月の表面にスペースマスケッティを置くと、ユナイトを解除する。大地はスペースマスケッティの中でヘルメットを付け直し、周囲をスキャンした。
「北西に巨大建造物があるな……。よし、行くぞエックス」
「ああ!」
スペースマスケッティは月の表面を滑るように走り出した。
「まったく……相変わらず……しぶといですね……!」
びくともしないマックスに、攻撃を続けていたシャマー星人は疲れたように息を荒げ、肩を上下させる。
お前に言われたくはない、と思いつつマックスは肩の埃を払いながら立ち上がった。
「あ〜あ。日本の政府からの降伏はまだですかねぇ。ていうかウルトラマンエックスはどうしたんです? やっぱりこんな地球に愛想つかせて帰っちゃったんですかねぇ。よそのウルトラマンに任せっきりなんて」
側のビルに寄りかかり、引っこ抜いた看板をうちわ代わりにしながらシャマー星人は独り言のように言う。
「あの人質。エックスがご執心の女だっていうから人質にとってみたけど、見捨てたんですねぇ。所詮ウルトラマンにとって、ちっぽけな人間の女ごとき……ひょっ?」
マックスのマクシウムソードが頭部から鋭く投げられ、スカイマスケッティからの射撃とクロスするようにシャマー星人の幻影を突き抜けていった。シャマー星人は大袈裟に驚いたあと、楽しそうに笑う。
「えっ、なんですかぁ、怒ったんですかぁ? ははははははは! へーんなの! はははははははは!」
マクシウムソードを片手に凄むマックスを、シャマー星人はおちょくる。
「お前たちがそういう態度を取るなら、こっちにも考えがあるんだよ。もう忘れてるのかなぁ〜バカだなぁ〜。ほらほら思い出してね、人質ちゃんだよ」
「っ!」
近くのビルの壁面にはめ込まれていた広告表示用の液晶スクリーンが切り替わり、名前が映し出された。ぼんやりとした、焦点の合わない目をしている。
「抵抗するなっていったのに、ウルトラマンが出てきたんだから、かわいそうだけど彼女にはひどい目に合ってもらわないとねぇ。さて……どうしようかな?!」
マックスは手を伸ばしかけて、ぐっと握りしめる。シャマー星人はニヤニヤしながら手も足も出ないマックスを見た。
「あれが光子増幅装置か」
大地は月の表面に設置された巨大な装置と、その横に建てられたスペースシャトルに似た塔を見上げた。
「あそこだ、大地。
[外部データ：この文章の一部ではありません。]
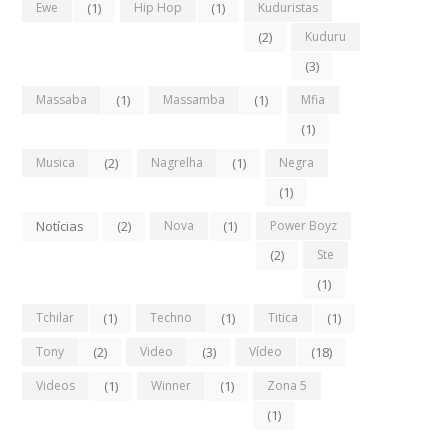
Ewe
(1)
Hip Hop
(1)
Kuduristas
(2)
Kuduru
(3)
Massaba
(1)
Massamba
(1)
Mfia
(1)
Musica
(2)
Nagrelha
(1)
Negra
(1)
Notícias
(2)
Nova
(1)
Power Boyz
(2)
Ste
(1)
Tchilar
(1)
Techno
(1)
Titica
(1)
Tony
(2)
Video
(3)
Vídeo
(18)
Videos
(1)
Winner
(1)
Zona 5
(1)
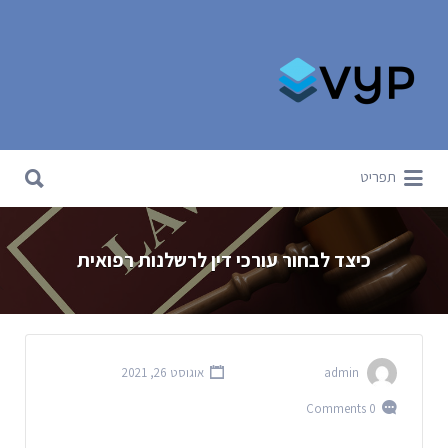
Search for:
Search for:
תפריט
כיצד לבחור עורכי דין לרשלנות רפואית
admin
אוגוסט 26, 2021
0 Comments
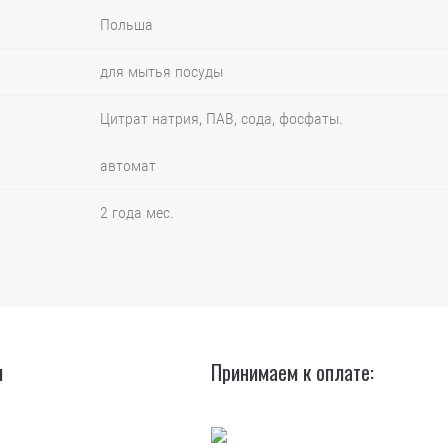
Польша
для мытья посуды
Цитрат натрия, ПАВ, сода, фосфаты.
автомат
2 года мес.
и
Принимаем к оплате:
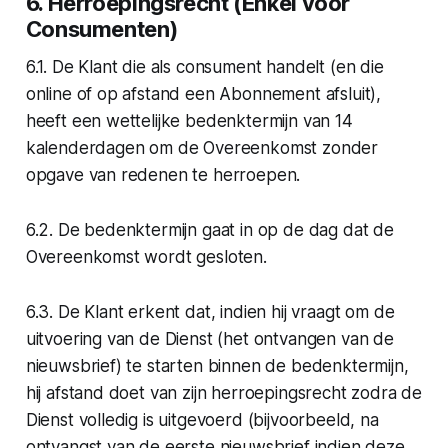
6. Herroepingsrecht (Enkel voor
Consumenten)
6.1. De Klant die als consument handelt (en die
online of op afstand een Abonnement afsluit),
heeft een wettelijke bedenktermijn van 14
kalenderdagen om de Overeenkomst zonder
opgave van redenen te herroepen.
6.2. De bedenktermijn gaat in op de dag dat de
Overeenkomst wordt gesloten.
6.3. De Klant erkent dat, indien hij vraagt om de
uitvoering van de Dienst (het ontvangen van de
nieuwsbrief) te starten binnen de bedenktermijn,
hij afstand doet van zijn herroepingsrecht zodra de
Dienst volledig is uitgevoerd (bijvoorbeeld, na
ontvangst van de eerste nieuwsbrief indien deze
あそこに彼女がいる!」
「よし、突入するぞ!」
大地はアクセルを踏み込んだ。
塔には、小型宇宙船の出入り用の口がついていた。ゼロが引っ掻き回しているせいか、ひっきりなしに小型宇宙船が出入りしている。大地は扉が開いた瞬間を狙って、スペースマスケッティで突入した。
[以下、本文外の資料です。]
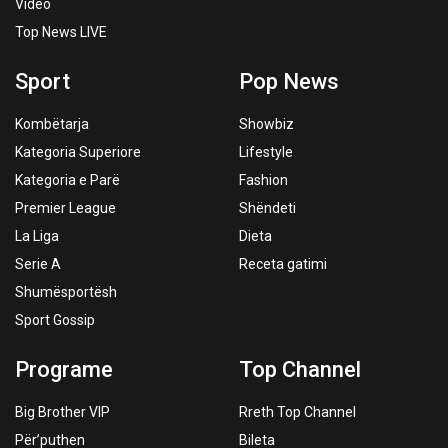
Video
Top News LIVE
Sport
Pop News
Kombëtarja
Showbiz
Kategoria Superiore
Lifestyle
Kategoria e Parë
Fashion
Premier League
Shëndeti
La Liga
Dieta
Serie A
Receta gatimi
Shumësportësh
Sport Gossip
Programe
Top Channel
Big Brother VIP
Rreth Top Channel
Për’puthen
Bileta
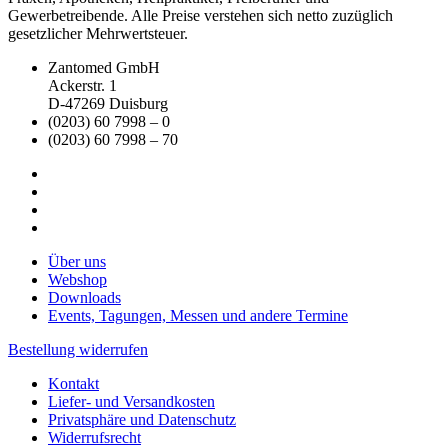
Gewerbetreibende. Alle Preise verstehen sich netto zuzüglich
gesetzlicher Mehrwertsteuer.
Zantomed GmbH
Ackerstr. 1
D-47269 Duisburg
(0203) 60 7998 – 0
(0203) 60 7998 – 70
Über uns
Webshop
Downloads
Events, Tagungen, Messen und andere Termine
Bestellung widerrufen
Kontakt
Liefer- und Versandkosten
Privatsphäre und Datenschutz
Widerrufsrecht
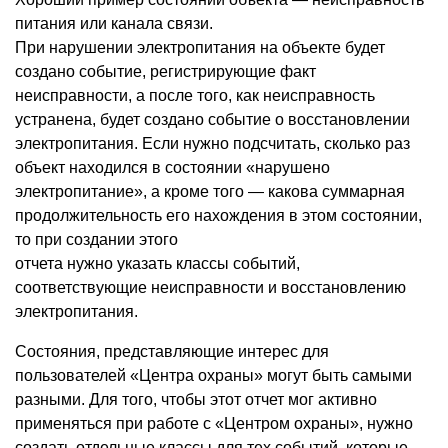
питания или канала связи.
При нарушении электропитания на объекте будет
создано событие, регистрирующие факт
неисправности, а после того, как неисправность
устранена, будет создано событие о восстановлении
электропитания. Если нужно подсчитать, сколько раз
объект находился в состоянии
«
нарушено
электропитание», а кроме того — какова суммарная
продолжительность его нахождения в этом состоянии,
то при создании этого
отчета нужно указать классы событий,
соответствующие неисправности и восстановлению
электропитания.
Состояния, представляющие интерес для
пользователей
«
Центра охраны» могут быть самыми
разными. Для того, чтобы этот отчет мог активно
применяться при работе с «Центром охраны», нужно
создать отдельные классы для тех событий, которые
銃を片手に素早くスペースマスケッティを降り、物陰に隠れる。
「誰もいない……?」
「ゼロの対処に追われているんだろう。今のうちだ、大地」
「わかった」
大地は銃を握り直して、階段を登った。
そのとき、頭上で悲鳴が聞こえた。女性の、いや、彼女の声だ。
「名前!」
エックスが叫んだと同時に、大地は自分の意識が身体からはじき出されるのを感じた。
大地の記憶はそこで途切れる。
「すまない、大地……。身体を借りるぞ!」
巨大化しては塔を壊してしまい、名前を救うことができない。
しかし大地の力では間に合わない。
エックスは大地の身体にユナイトし、迷わず飛び上がった。突き上げた拳で天井を突き破り、いくつかの階層をぶち破って最上階へ一気に昇り上がった。
「誰だ!」
そこにいたシャマー星人たちが、突然現れた大地――エックスを振り返った。
「私の大切な人から手を離せ」
エックスは銃を構え、ぴたりと銃口を突きつけた。